YouVersion Logo
Search Icon

Matteüs 25

25
Het verhaal van de tien bruidsmeisjes
1 Jezus zei: "Je kan het Koninkrijk van God ook vergelijken met tien bruidsmeisjes die met hun olielampen op weg gingen om de bruidegom op te wachten. 2Vijf meisjes waren dwaas en vijf meisjes waren verstandig. 3Want de dwaze meisjes namen wel hun olielampen mee, maar geen olie. 4Maar de verstandige meisjes namen behalve hun olielamp ook een kruikje olie mee.#Als je een olielamp meenam, nam je een lege lamp mee en de olie deed je in een flesje. Anders ging de lamp lekken. Vijf van de meisjes zijn dwaas omdat ze wel een lamp meenemen, maar geen olie! De lont van een lamp zonder olie brandt wel heel even, maar bij gebrek aan olie gaat hij ook gelijk weer uit. Ze hebben zich dus niet echt voorbereid op de bruiloft. Want wat zij doen is zinloos. 5Het duurde lang voordat de bruidegom kwam. Daardoor werden ze moe en ze vielen in slaap. 6Maar midden in de nacht werd er geroepen: 'Kijk, daar komt de bruidegom! Kom mee, hem tegemoet!' 7De meisjes stonden haastig op en staken hun lampen aan. 8Toen zeiden de dwaze meisjes tegen de verstandige meisjes: 'Geef ons een beetje van jullie olie, want onze lampen gaan uit.' 9Maar de verstandige meisjes zeiden: 'Nee, want dan hebben we geen van allen genoeg. Gaan jullie maar naar de winkel om olie te kopen.' 10Maar terwijl de dwaze meisjes olie gingen kopen, kwam de bruidegom. En de meisjes die klaar stonden, gingen met hem mee naar binnen, de feestzaal in. Toen ging de deur dicht. 11Later kwamen ook de andere meisjes en riepen: 'Heer, heer, laat ons er in!' 12Maar hij antwoordde: 'Luister: ik ken jullie niet.'
13Let dus goed op. Want jullie weten niet op welke dag en op welk moment de Mensenzoon komt."

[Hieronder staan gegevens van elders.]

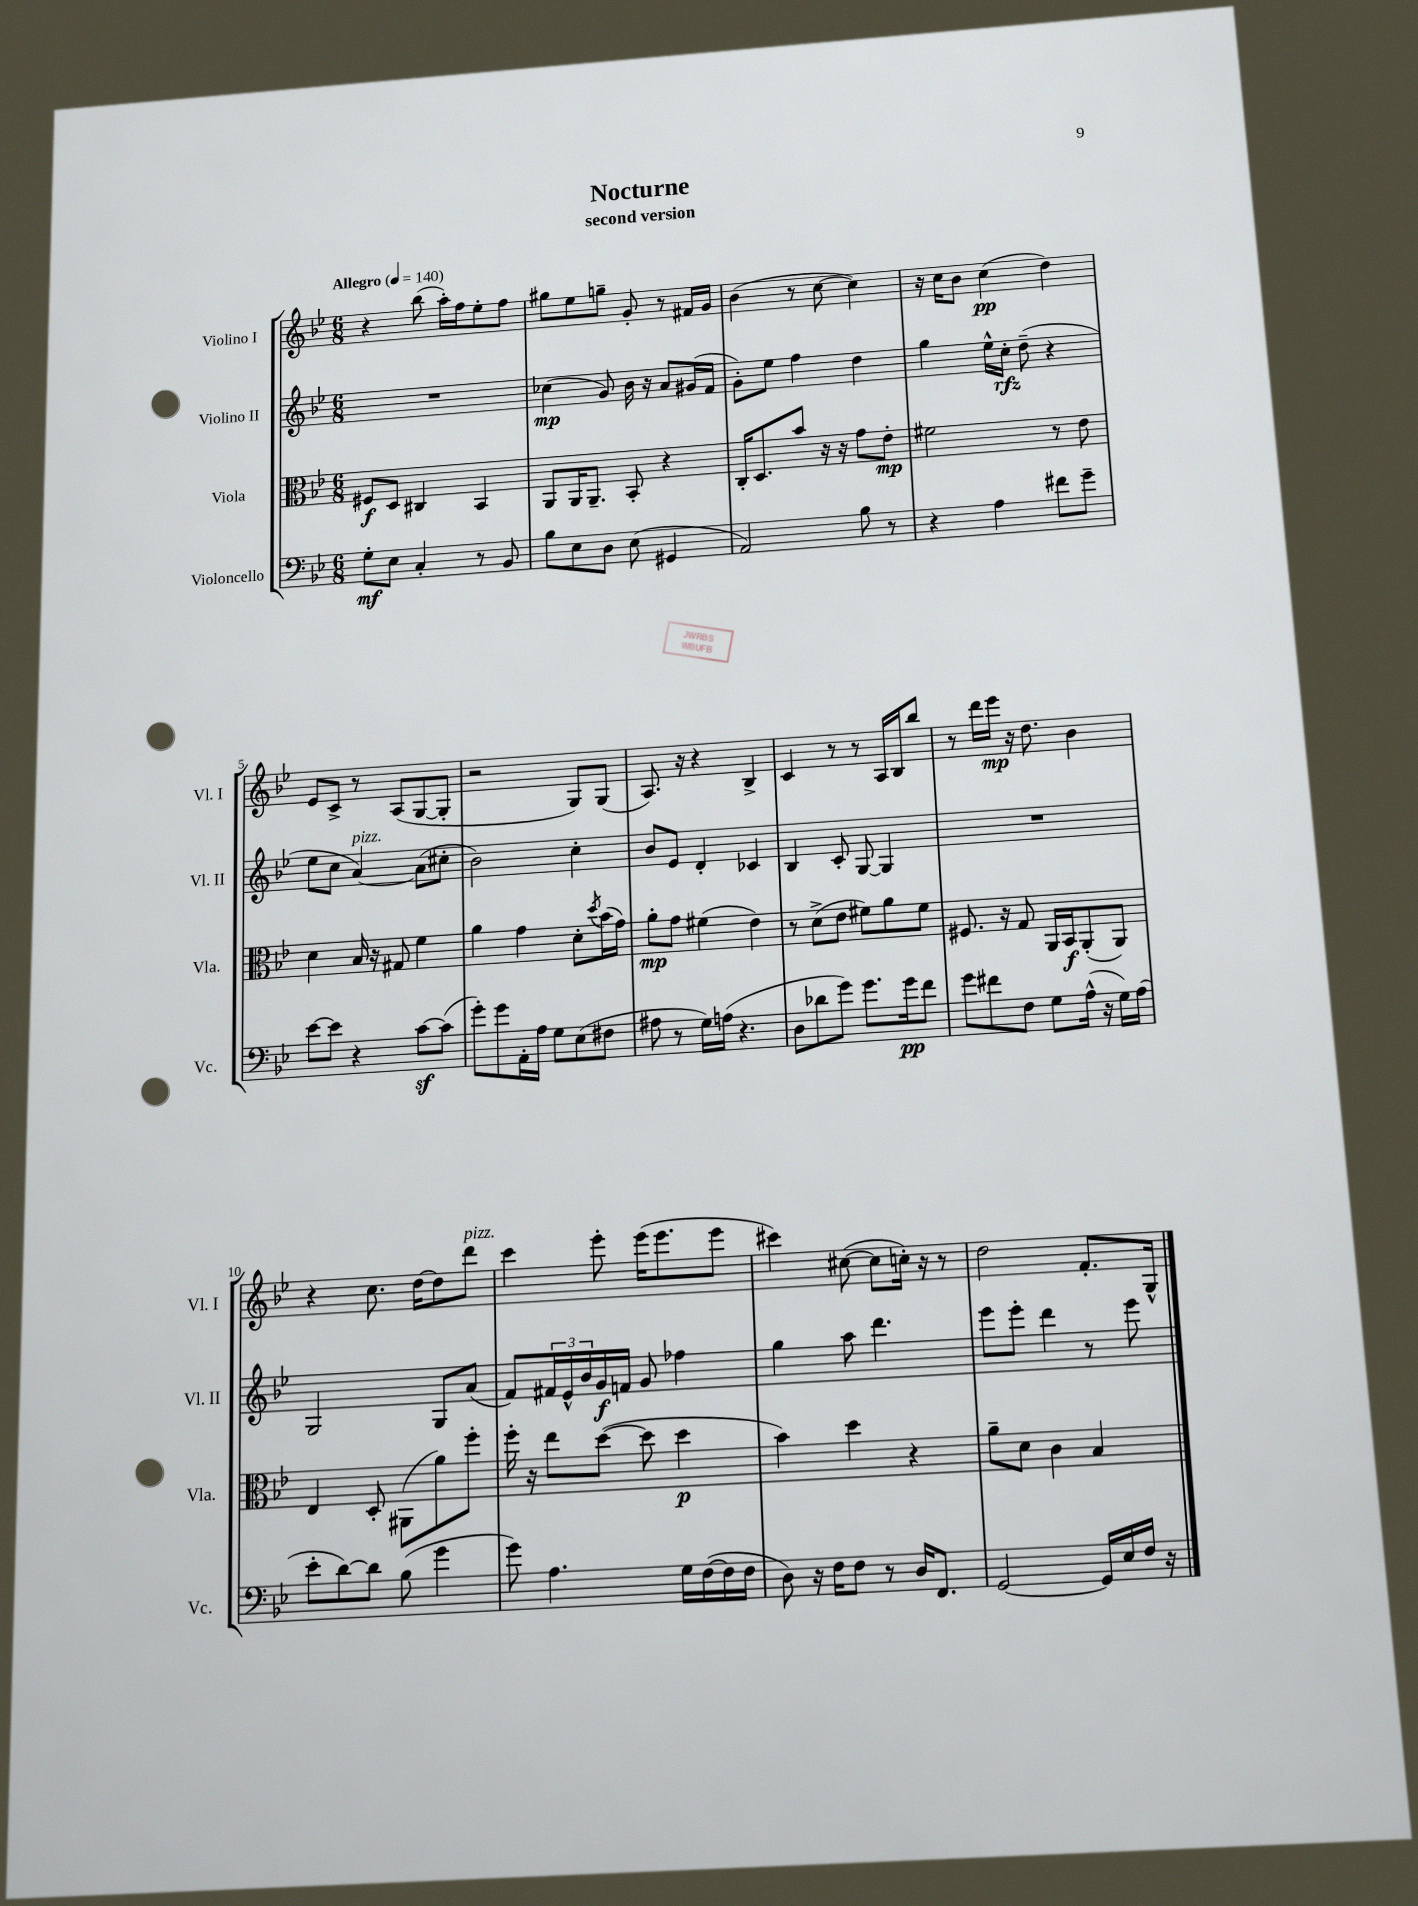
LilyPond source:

\header { title = "Nocturne" subtitle = "second version" }
<<
\new StaffGroup <<
\new Staff = "s0" \with { instrumentName = "Violino I" shortInstrumentName = "Vl. I" } {
    \clef treble \key bes \major \numericTimeSignature \time 6/8 \tempo "Allegro" 4 = 140
    r4 bes''8( a''16-.) f''16 ees''8-. f''8 |
    gis''8 ees''8 g''8-- g'8-. r8 fis'16 g'16 |
    bes'4( r8 c''8~ c''4) |
    r16 c''16 bes'8 c''4\pp( d''4) |
    ees'8 c'8-> r8 a8( g8~ g8-. |
    r2 g8) g8( |
    a8.) r16 r4 bes4-> |
    c'4 r8 r8 a16 bes16 bes''8 |
    r8 d'''16 ees'''16\mp r16 d''8. bes'4 |
    r4 c''8. d''16~ d''8 d'''8^\markup { \italic "pizz." } |
    c'''4 ees'''8-. ees'''16( ees'''8. ees'''8 |
    cis'''4) cis''8~( cis''8 c''16-.) r16 r8 |
    d''2 f'8.-. g16-^ \bar "|." |
}
\new Staff = "s1" \with { instrumentName = "Violino II" shortInstrumentName = "Vl. II" } {
    \clef treble \key bes \major \numericTimeSignature \time 6/8
    R2. |
    ces''4\mp( g'8) bes'16 r16 a'8 gis'16( f'16 |
    g'8-.) ees''8 f''4 d''4 |
    g''4 ees''16-^ c''16-.\rfz d''8--( r4 |
    ees''8 c''8 a'4~^\markup { \italic "pizz." }) a'8( cis''8-. |
    bes'2) c''4-. |
    bes'8 ees'8 d'4-. ces'4 |
    bes4 c'8-. g8~ g4 |
    R2. |
    g2 g8 a'8( |
    f'8) \tuplet 3/2 { fis'16 ees'16-^ bes'16 } g'16\f f'16 g'8 fes''4 |
    g''4 a''8 d'''4. |
    ees'''8 ees'''8-. d'''4 r8 ees'''8 \bar "|." |
}
\new Staff = "s2" \with { instrumentName = "Viola" shortInstrumentName = "Vla." } {
    \clef alto \key bes \major \numericTimeSignature \time 6/8
    fis8\f d8 cis4 bes,4 |
    a,8 a,16 a,8.-- bes,8-. r4 |
    c16-. d8. bes'8 r16 r16 g'8 ees'8-.\mp |
    fis'2 r8 ees'8 |
    d'4 bes16 r16 gis8 f'4 |
    a'4 g'4 d'8-. \acciaccatura { d''8 } bes'16( g'16) |
    a'8-.\mp g'8 fis'4( ees'4) |
    r8 d'8->( ees'8 fis'8) a'8 fis'8 |
    fis8. r16 g8 a,16 bes,16\f a,8-.( a,8) |
    ees4 d8-. ais,8( a'8) f''8-. |
    f''16-. r16 ees''8 d''8~( d''8 d''4\p |
    bes'4) d''4 r4 |
    a'8-- d'8 c'4 bes4 \bar "|." |
}
\new Staff = "s3" \with { instrumentName = "Violoncello" shortInstrumentName = "Vc." } {
    \clef bass \key bes \major \numericTimeSignature \time 6/8
    g8-.\mf ees8 c4-. r8 bes,8 |
    bes8 ees8 d8 ees8( gis,4 |
    a,2) bes8 r8 |
    r4 a4 fis'8 g'8-- |
    ees'8~ ees'8 r4 c'8~\sf c'8( |
    g'8-.) g'8 a,16-. a16 g8 ees8( fis8 |
    ais8 r8 g16) a16( r4. |
    d8 des'8 g'8) g'8. g'16\pp f'8 |
    g'8 fis'8 f8 g8 a16-^( r16 g16) a16( |
    ees'8-. d'8~) d'8 bes8( g'4 |
    g'8) a4. g16 f16~( f16 f16 |
    d8) r16 f16 f8 r8 d16 f,8. |
    g,2~ g,16 ees16 f16 r16 \bar "|." |
}
>>
>>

Het verhaal van de dienaren met het geld
14 Jezus zei: "Het is hetzelfde als met een man die naar het buitenland vertrok. Voordat hij ging, riep hij zijn dienaren bij zich. Hij gaf hun een bedrag waarmee ze voor hem zaken moesten doen. 15Eén dienaar gaf hij 1200 goudstukken, een andere 500 goudstukken en een derde 250 goudstukken. Hij gaf ieder de hoeveelheid geld waarvan hij wist dat die dienaar daar goed mee zou kunnen omgaan. Daarna ging hij op reis.
16De man die 1200 goudstukken had gekregen, ging onmiddellijk op weg om zaken te doen. Hij verdiende er 1200 goudstukken bij. 17De man met de 500 goudstukken verdiende er 500 bij. 18Maar de man die 250 goudstukken had gekregen, groef een gat in de grond en stopte er het geld van zijn heer in.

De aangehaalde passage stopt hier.